** BEGIN Provided passage **

Rick Swift & Apple & Embedded I make things. Sometimes, I’ll talk about it here.

My Gorram Frakking Blog

My first amateur radio contact ever, with Astronaut Dan Tani aboard the International Space Station

On February 6, 2008, I had the great honor of making radio contact with Astronaut Daniel Tani, as he flew overhead aboard the International Space Station (ISS). This was one of the most exciting and awesomely cool things I've ever gotten to do. It was my first voice ham radio contact ever, and after a great deal of help from the tireless Kenneth Ransom, Dan and I finally managed to schedule a time to chat.

** END Provided passage **
** BEGIN Raw records **

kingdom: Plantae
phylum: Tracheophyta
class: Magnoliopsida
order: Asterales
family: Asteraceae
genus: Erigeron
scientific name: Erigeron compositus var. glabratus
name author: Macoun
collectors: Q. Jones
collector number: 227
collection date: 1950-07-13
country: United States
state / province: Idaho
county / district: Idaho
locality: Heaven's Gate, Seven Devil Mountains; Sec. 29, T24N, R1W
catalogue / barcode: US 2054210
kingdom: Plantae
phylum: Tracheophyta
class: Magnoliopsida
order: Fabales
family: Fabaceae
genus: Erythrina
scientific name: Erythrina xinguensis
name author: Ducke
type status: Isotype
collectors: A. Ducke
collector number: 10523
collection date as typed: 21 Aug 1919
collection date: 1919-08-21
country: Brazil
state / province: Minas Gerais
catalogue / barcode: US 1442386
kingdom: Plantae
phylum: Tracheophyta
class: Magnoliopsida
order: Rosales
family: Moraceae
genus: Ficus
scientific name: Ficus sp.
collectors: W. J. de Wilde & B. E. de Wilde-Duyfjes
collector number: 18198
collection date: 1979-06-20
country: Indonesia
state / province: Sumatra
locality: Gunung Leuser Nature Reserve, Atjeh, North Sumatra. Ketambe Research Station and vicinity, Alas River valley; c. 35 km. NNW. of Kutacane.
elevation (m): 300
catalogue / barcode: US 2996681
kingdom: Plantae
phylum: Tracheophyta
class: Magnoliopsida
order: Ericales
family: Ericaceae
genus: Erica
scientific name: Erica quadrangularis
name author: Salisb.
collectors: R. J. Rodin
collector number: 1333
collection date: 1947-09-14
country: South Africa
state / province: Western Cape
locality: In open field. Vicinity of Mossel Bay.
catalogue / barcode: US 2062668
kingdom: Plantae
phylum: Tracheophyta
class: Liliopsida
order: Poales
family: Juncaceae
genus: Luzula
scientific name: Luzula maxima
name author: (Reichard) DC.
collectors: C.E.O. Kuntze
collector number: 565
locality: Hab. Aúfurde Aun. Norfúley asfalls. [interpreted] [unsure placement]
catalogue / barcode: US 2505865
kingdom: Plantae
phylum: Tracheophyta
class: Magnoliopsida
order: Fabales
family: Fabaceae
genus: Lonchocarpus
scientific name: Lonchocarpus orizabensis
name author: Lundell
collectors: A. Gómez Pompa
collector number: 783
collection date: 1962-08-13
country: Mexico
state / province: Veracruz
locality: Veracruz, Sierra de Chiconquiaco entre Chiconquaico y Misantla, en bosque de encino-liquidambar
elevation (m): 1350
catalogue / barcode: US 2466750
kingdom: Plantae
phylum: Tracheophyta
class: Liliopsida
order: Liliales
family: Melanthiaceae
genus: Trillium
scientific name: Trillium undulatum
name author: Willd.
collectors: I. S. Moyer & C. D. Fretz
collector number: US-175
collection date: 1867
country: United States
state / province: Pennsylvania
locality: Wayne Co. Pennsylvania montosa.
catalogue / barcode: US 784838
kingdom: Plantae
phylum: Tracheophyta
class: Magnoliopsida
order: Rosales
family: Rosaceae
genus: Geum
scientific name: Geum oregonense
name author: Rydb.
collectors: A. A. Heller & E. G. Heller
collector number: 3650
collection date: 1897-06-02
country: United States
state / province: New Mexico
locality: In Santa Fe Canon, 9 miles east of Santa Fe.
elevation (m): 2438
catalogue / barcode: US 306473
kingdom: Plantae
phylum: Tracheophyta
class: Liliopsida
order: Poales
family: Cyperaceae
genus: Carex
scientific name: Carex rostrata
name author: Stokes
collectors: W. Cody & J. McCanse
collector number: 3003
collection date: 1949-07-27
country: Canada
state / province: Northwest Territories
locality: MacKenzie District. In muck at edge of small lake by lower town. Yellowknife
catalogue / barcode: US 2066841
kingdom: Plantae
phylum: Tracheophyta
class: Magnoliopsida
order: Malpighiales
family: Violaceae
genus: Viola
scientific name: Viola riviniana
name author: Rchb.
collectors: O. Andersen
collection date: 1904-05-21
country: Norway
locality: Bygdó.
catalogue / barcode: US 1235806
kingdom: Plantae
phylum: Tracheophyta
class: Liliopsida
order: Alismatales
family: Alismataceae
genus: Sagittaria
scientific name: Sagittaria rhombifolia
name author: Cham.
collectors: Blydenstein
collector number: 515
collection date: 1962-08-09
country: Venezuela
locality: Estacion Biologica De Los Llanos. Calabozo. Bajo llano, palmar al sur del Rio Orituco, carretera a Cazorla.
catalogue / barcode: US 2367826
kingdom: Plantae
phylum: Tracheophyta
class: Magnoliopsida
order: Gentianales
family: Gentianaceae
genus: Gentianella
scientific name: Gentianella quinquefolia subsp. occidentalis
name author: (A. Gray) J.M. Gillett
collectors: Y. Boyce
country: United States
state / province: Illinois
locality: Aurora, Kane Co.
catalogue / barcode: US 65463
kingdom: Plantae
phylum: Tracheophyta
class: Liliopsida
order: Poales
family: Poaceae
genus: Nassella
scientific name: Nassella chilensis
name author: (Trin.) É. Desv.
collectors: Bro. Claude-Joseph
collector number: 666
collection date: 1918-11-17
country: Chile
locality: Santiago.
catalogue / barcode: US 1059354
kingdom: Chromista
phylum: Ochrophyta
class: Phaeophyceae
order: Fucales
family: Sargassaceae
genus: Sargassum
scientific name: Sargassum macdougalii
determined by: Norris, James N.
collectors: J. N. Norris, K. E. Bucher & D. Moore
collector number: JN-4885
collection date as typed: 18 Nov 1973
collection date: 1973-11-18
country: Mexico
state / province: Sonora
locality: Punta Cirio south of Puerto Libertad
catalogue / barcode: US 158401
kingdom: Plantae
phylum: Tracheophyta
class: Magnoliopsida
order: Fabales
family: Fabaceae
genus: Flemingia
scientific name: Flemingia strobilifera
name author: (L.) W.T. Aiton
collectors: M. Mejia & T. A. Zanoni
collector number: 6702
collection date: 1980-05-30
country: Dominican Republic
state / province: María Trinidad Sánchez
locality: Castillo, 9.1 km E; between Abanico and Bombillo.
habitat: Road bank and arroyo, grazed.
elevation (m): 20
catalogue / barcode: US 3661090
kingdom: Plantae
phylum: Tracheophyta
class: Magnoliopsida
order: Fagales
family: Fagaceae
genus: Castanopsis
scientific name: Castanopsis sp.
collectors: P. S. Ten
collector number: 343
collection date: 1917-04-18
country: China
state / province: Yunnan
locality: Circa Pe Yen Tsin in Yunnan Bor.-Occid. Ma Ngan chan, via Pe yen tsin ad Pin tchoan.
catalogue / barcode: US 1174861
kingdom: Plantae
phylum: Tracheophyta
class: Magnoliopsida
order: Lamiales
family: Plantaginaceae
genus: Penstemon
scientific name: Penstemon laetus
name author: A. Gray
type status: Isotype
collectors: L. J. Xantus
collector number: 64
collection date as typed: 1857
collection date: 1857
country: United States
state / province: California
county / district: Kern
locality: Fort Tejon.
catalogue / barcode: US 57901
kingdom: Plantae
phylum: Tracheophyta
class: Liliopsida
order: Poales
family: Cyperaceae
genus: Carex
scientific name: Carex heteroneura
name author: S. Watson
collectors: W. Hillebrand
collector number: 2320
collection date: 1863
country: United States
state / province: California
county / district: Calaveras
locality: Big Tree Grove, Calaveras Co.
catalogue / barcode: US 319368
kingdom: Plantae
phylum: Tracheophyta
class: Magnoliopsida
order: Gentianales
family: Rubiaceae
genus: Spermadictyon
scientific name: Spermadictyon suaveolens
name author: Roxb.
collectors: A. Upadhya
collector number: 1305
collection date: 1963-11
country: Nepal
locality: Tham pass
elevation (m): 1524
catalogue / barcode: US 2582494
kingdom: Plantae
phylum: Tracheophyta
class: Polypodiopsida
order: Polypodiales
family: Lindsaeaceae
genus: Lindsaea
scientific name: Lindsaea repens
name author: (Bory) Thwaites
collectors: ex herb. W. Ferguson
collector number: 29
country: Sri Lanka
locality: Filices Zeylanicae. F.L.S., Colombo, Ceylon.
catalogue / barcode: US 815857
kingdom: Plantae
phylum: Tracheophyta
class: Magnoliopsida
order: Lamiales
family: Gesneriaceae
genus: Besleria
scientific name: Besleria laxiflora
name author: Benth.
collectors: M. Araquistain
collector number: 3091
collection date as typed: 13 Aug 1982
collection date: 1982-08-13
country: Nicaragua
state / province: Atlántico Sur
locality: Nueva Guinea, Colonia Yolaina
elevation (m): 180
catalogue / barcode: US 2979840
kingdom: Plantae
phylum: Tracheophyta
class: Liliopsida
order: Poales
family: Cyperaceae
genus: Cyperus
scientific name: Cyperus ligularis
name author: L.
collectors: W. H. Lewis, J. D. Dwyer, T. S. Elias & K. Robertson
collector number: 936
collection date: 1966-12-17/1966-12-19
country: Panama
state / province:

** END Raw records **

Problem description =
According to the blog post about the amateur radio contact, on what date was contact made with Astronaut Daniel Tani aboard the International Space Station? The listing comes from a source unrelated to the blog post.

The completed task =
February 6, 2008.